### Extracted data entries
****
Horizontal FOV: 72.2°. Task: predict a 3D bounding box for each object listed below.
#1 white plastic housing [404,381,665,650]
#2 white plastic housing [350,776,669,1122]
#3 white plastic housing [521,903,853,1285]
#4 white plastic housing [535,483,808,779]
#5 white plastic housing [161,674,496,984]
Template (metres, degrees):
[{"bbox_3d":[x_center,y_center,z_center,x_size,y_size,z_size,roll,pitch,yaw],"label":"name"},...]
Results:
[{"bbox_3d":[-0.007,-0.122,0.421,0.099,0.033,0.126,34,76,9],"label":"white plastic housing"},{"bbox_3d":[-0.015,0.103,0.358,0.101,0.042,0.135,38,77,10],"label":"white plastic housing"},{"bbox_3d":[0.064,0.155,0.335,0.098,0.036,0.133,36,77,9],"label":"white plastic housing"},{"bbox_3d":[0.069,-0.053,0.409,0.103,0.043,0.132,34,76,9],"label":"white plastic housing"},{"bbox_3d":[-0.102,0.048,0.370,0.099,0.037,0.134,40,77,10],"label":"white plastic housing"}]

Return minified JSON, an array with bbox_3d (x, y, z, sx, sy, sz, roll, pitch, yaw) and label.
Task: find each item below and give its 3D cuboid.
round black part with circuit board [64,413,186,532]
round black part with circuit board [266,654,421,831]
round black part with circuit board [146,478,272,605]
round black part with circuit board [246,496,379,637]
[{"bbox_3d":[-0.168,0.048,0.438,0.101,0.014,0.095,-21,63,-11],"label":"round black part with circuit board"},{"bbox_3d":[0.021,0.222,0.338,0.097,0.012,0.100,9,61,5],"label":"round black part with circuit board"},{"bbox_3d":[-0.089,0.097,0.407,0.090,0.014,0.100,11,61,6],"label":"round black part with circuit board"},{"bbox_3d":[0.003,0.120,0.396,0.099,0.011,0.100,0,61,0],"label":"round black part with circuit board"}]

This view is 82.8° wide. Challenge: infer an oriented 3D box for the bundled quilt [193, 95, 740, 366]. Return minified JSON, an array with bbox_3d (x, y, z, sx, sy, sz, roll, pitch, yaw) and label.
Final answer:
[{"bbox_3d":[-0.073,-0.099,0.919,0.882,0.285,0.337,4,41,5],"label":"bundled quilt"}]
****
Output each line exactly, from the first line of the data down to the line that contains "round black part with circuit board [146,478,272,605]", both included.

Horizontal FOV: 72.2°. Task: predict a 3D bounding box for each object listed below.
#1 white plastic housing [404,381,665,650]
#2 white plastic housing [350,776,669,1122]
#3 white plastic housing [521,903,853,1285]
#4 white plastic housing [535,483,808,779]
#5 white plastic housing [161,674,496,984]
Template (metres, degrees):
[{"bbox_3d":[x_center,y_center,z_center,x_size,y_size,z_size,roll,pitch,yaw],"label":"name"},...]
Results:
[{"bbox_3d":[-0.007,-0.122,0.421,0.099,0.033,0.126,34,76,9],"label":"white plastic housing"},{"bbox_3d":[-0.015,0.103,0.358,0.101,0.042,0.135,38,77,10],"label":"white plastic housing"},{"bbox_3d":[0.064,0.155,0.335,0.098,0.036,0.133,36,77,9],"label":"white plastic housing"},{"bbox_3d":[0.069,-0.053,0.409,0.103,0.043,0.132,34,76,9],"label":"white plastic housing"},{"bbox_3d":[-0.102,0.048,0.370,0.099,0.037,0.134,40,77,10],"label":"white plastic housing"}]

Return minified JSON, an array with bbox_3d (x, y, z, sx, sy, sz, roll, pitch, yaw) and label.
Task: find each item below and give its 3D cuboid.
round black part with circuit board [64,413,186,532]
round black part with circuit board [266,654,421,831]
round black part with circuit board [146,478,272,605]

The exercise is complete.